╭─ Records provided
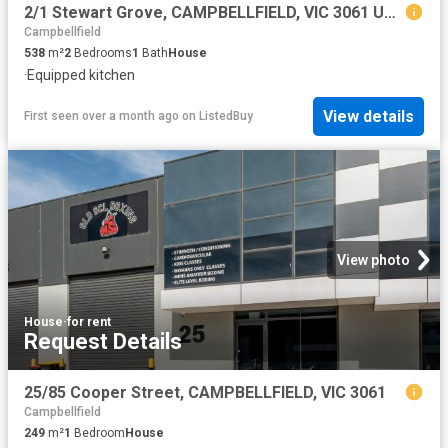
2/1 Stewart Grove, CAMPBELLFIELD, VIC 3061 Unit for Rent
Campbellfield
538
m²
2
Bedrooms
1
Bath
House
·
Equipped kitchen
View details
First seen over a month ago
on
ListedBuy
View photo
House
·
for rent
Request Details
25/85 Cooper Street, CAMPBELLFIELD, VIC 3061
Campbellfield
249
m²
1
Bedroom
House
╰─
**Your instructions:**
Set down the whole listing exactly as given, except for the pictures.

**Problem solution:**
2/1 Stewart Grove, CAMPBELLFIELD, VIC 3061 Unit for Rent
Campbellfield
538
m²
2
Bedrooms
1
Bath
House
·
Equipped kitchen
View details
First seen over a month ago
on
ListedBuy
View photo
House
·
for rent
Request Details
25/85 Cooper Street, CAMPBELLFIELD, VIC 3061
Campbellfield
249
m²
1
Bedroom
House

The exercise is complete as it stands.